= WHAT THE TASK REQUIRES =
Take every line of the material below that includes the string "cervical" and copy it out.
[DATASET CONTENT — start]
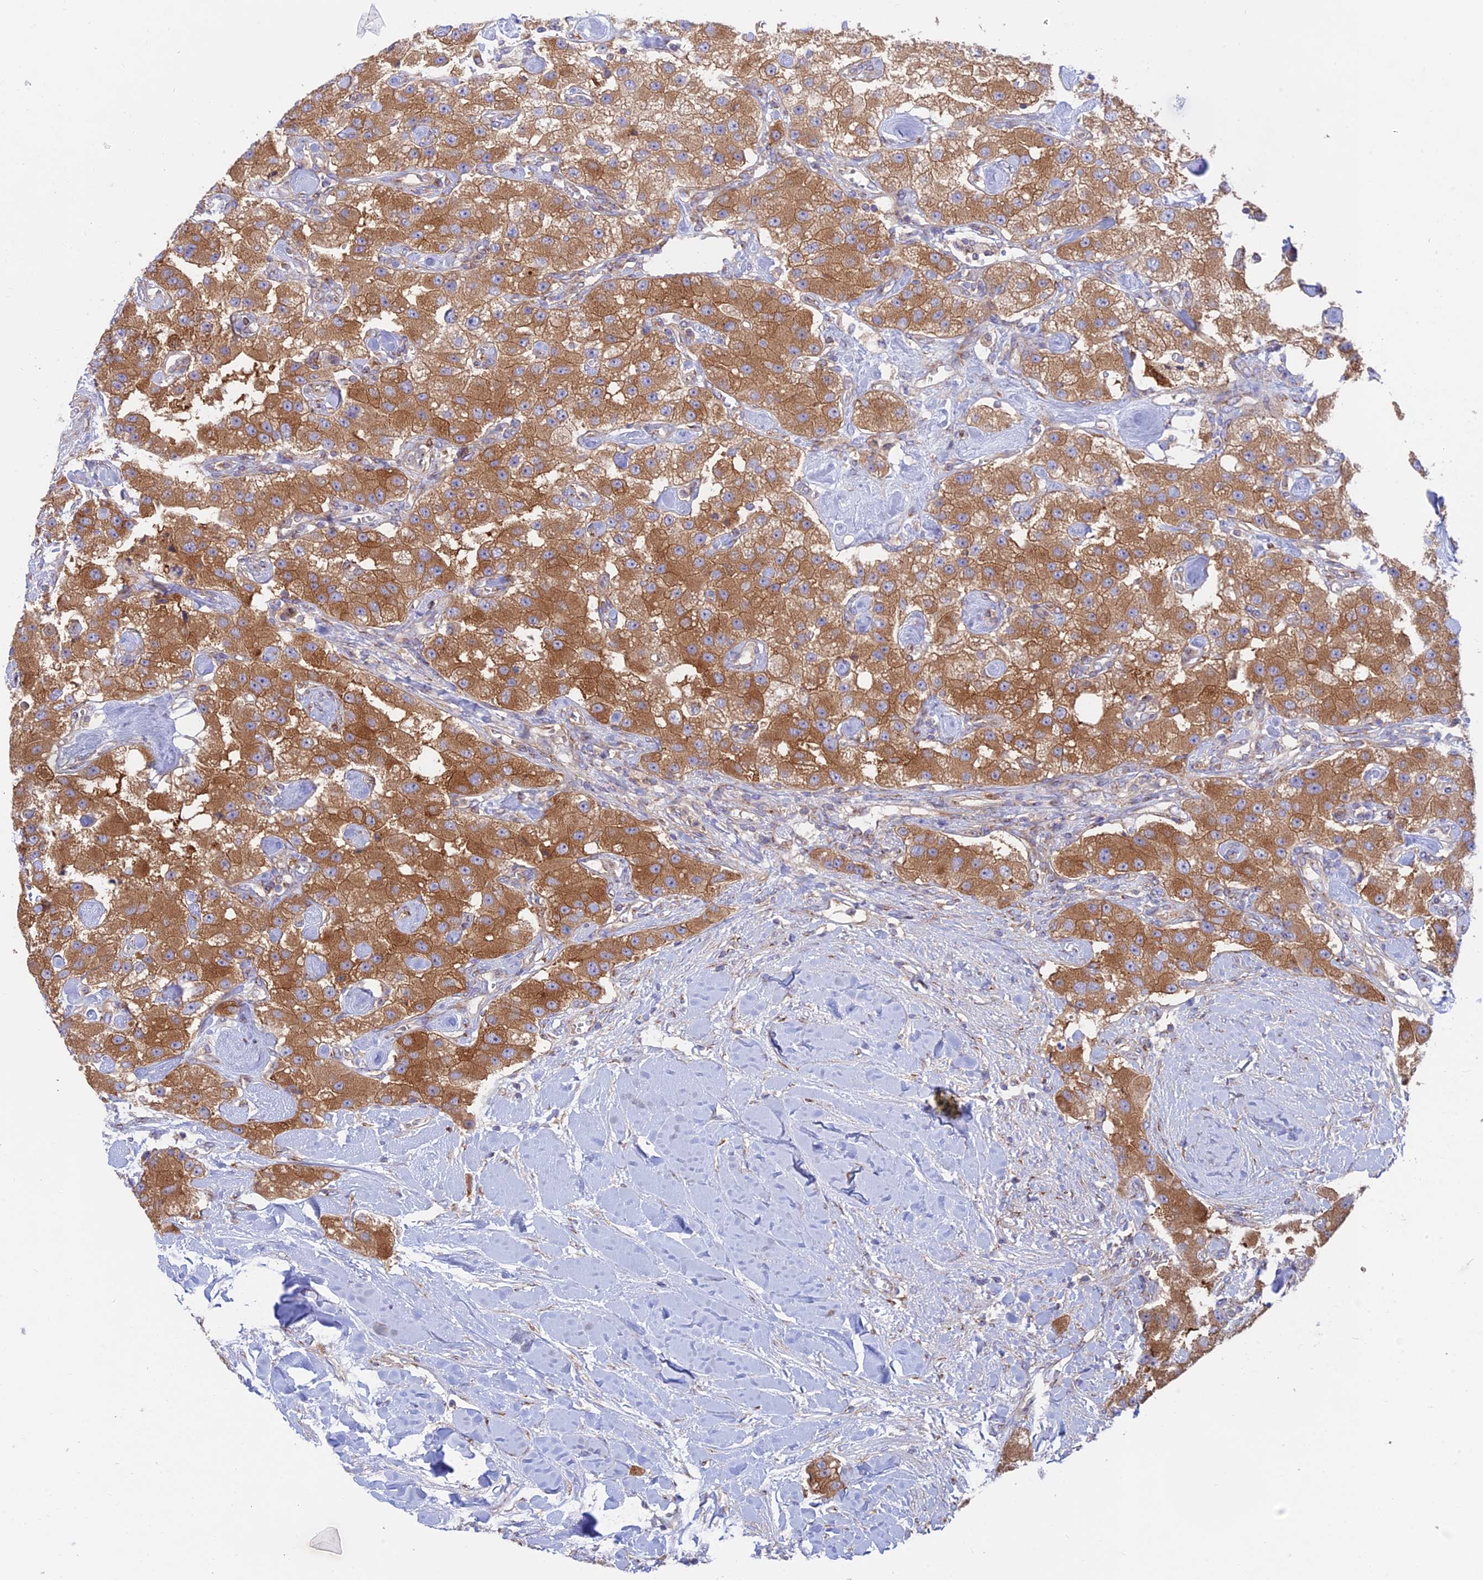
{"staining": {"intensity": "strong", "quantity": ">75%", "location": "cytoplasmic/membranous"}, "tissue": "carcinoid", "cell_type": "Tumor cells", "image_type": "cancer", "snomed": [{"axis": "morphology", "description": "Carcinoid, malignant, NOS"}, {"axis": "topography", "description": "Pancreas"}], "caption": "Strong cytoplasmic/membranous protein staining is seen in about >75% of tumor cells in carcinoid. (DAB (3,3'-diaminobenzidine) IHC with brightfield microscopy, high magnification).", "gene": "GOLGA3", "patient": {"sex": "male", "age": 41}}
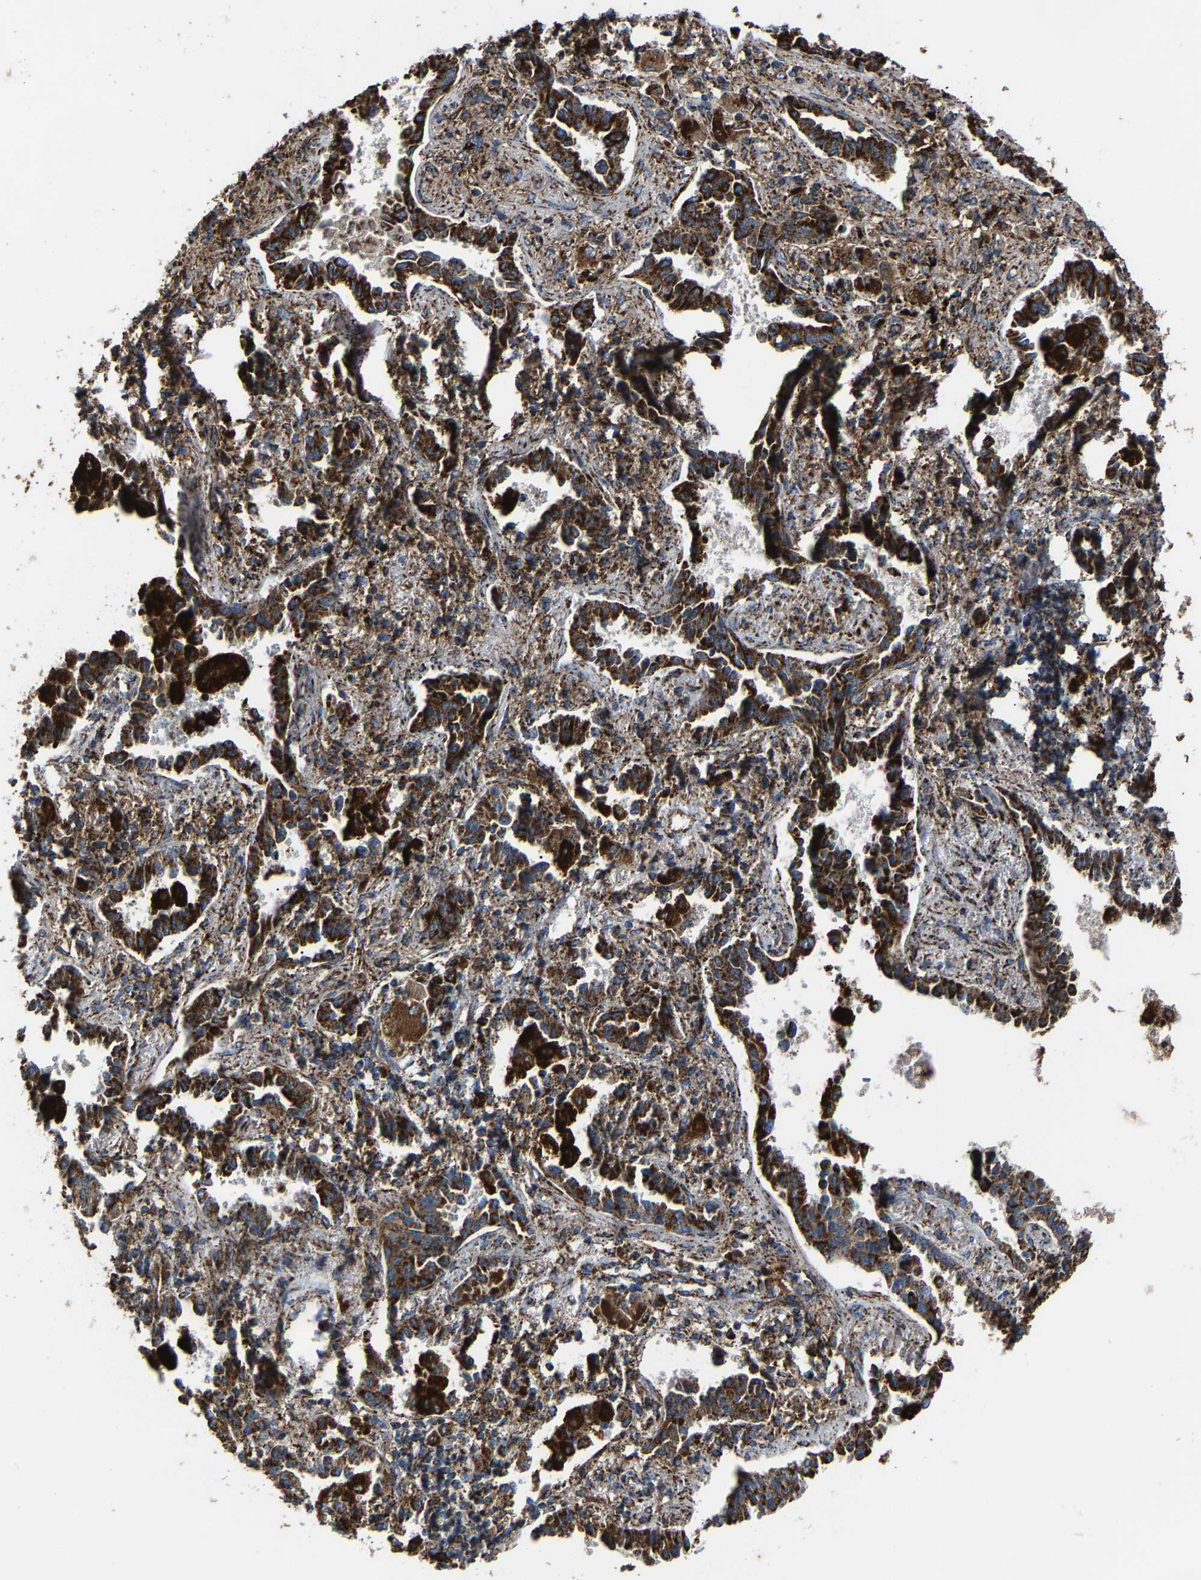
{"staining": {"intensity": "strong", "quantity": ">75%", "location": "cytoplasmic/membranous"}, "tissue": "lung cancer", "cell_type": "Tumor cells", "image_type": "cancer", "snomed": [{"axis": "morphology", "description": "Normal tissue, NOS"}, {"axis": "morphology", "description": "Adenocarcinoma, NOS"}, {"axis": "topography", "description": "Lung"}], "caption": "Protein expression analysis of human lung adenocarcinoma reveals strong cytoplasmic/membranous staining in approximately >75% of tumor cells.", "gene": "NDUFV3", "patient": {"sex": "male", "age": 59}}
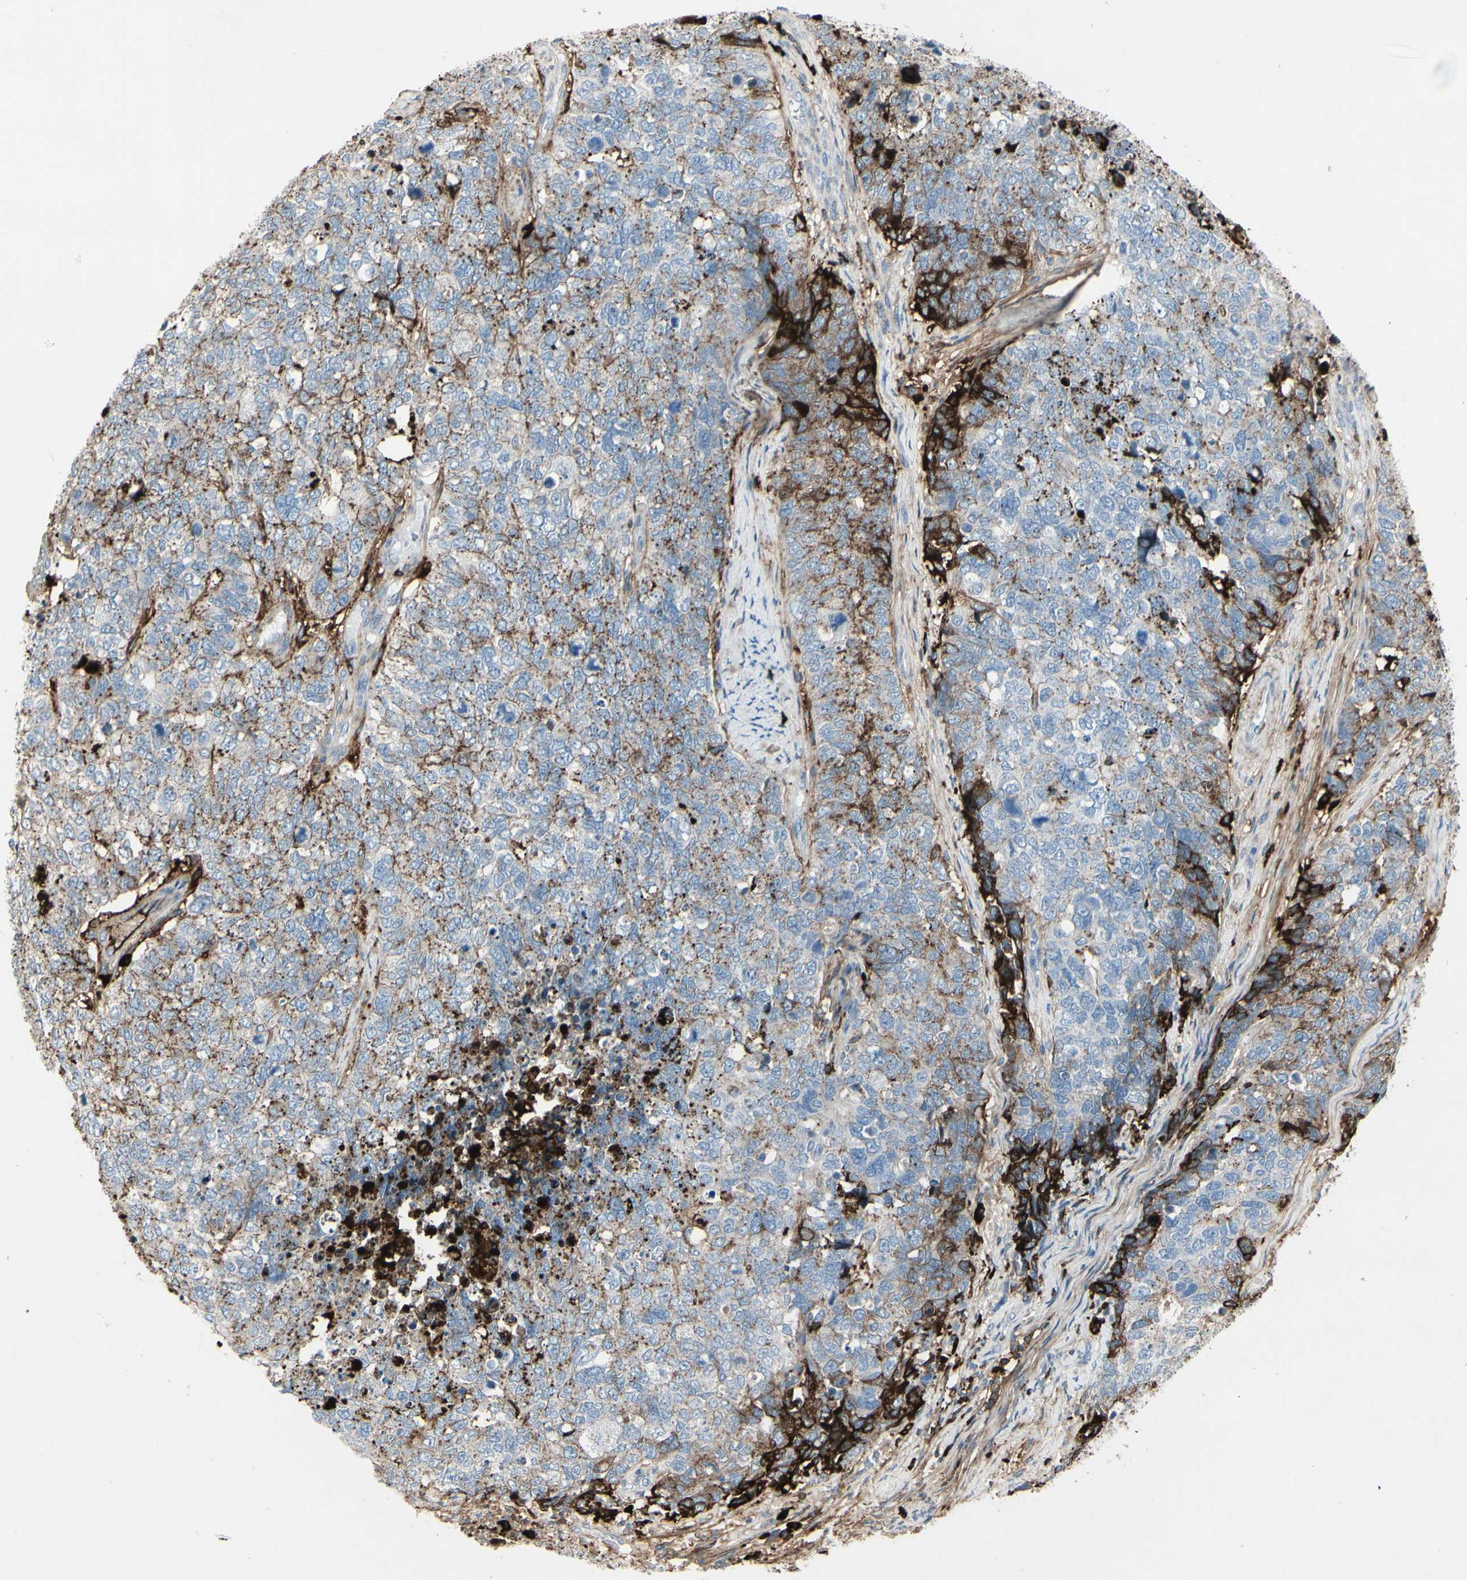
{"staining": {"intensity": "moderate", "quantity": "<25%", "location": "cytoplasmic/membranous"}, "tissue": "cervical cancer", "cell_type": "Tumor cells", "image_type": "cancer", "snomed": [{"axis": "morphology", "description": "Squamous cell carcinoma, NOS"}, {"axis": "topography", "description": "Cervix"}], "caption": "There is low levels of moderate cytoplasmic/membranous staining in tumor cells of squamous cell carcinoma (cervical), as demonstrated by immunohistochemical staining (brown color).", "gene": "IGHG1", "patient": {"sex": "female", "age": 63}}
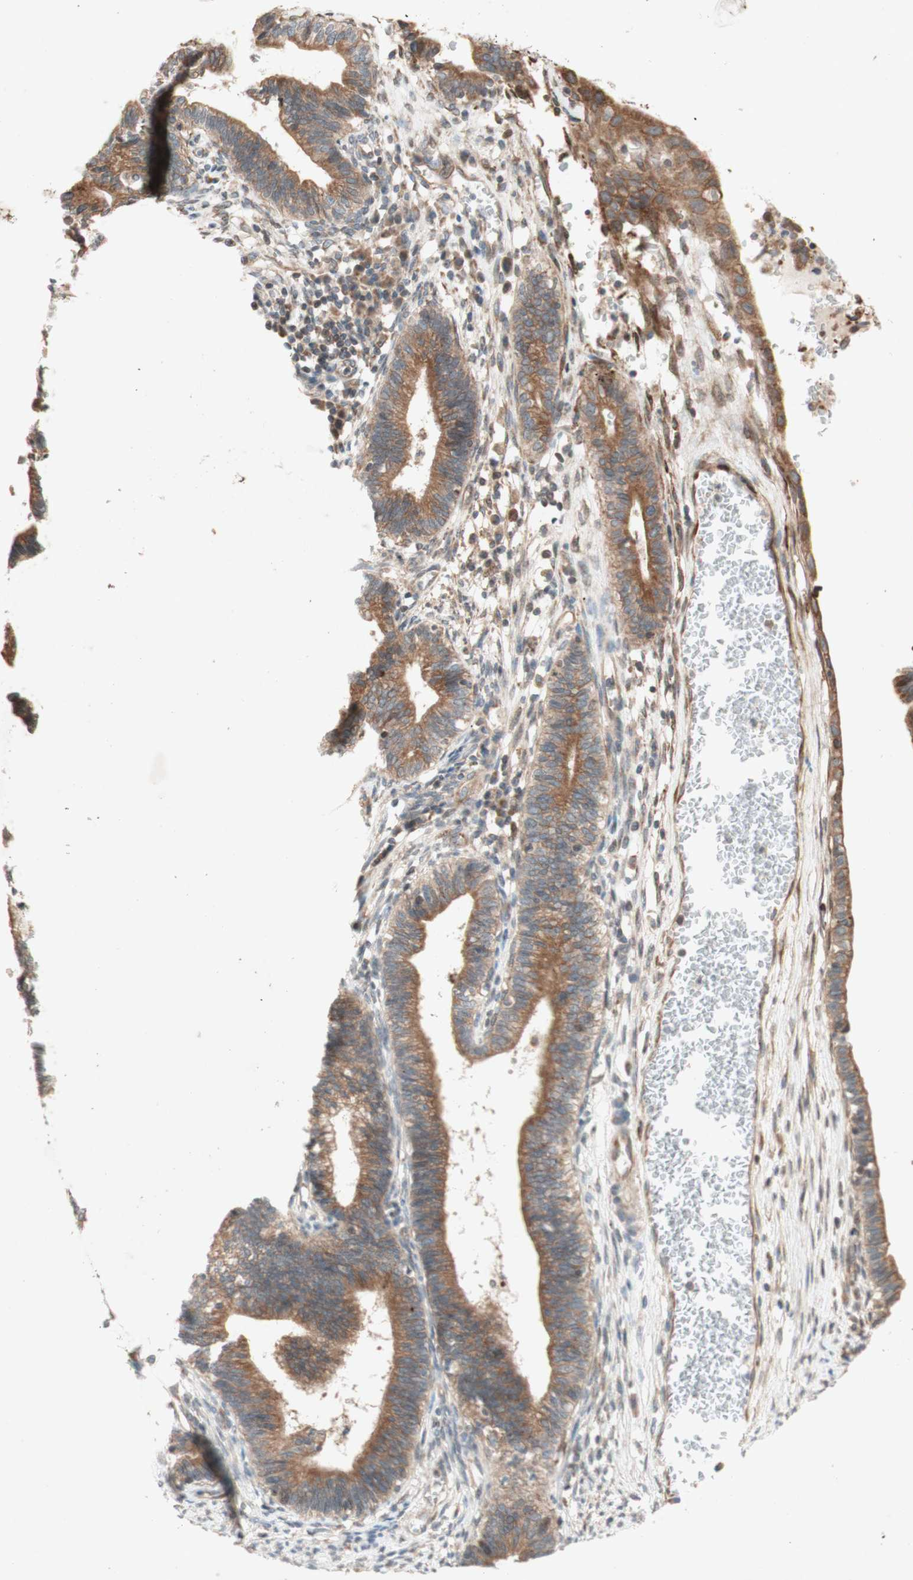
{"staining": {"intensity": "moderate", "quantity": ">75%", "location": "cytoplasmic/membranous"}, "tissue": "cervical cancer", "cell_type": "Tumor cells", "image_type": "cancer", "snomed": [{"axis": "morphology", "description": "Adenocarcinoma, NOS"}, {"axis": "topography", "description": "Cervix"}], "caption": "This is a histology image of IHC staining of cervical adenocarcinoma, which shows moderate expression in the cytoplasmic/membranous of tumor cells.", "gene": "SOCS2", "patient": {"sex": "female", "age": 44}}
[DATASET CONTENT — finish]
= REPLY =
{"staining": {"intensity": "moderate", "quantity": "<25%", "location": "cytoplasmic/membranous"}, "tissue": "cervical cancer", "cell_type": "Tumor cells", "image_type": "cancer", "snomed": [{"axis": "morphology", "description": "Squamous cell carcinoma, NOS"}, {"axis": "topography", "description": "Cervix"}], "caption": "There is low levels of moderate cytoplasmic/membranous staining in tumor cells of squamous cell carcinoma (cervical), as demonstrated by immunohistochemical staining (brown color).", "gene": "IGHG1", "patient": {"sex": "female", "age": 63}}
{"staining": {"intensity": "moderate", "quantity": ">75%", "location": "cytoplasmic/membranous"}, "tissue": "cervical cancer", "cell_type": "Tumor cells", "image_type": "cancer", "snomed": [{"axis": "morphology", "description": "Adenocarcinoma, NOS"}, {"axis": "topography", "description": "Cervix"}], "caption": "This is a histology image of IHC staining of cervical adenocarcinoma, which shows moderate expression in the cytoplasmic/membranous of tumor cells.", "gene": "SOCS2", "patient": {"sex": "female", "age": 44}}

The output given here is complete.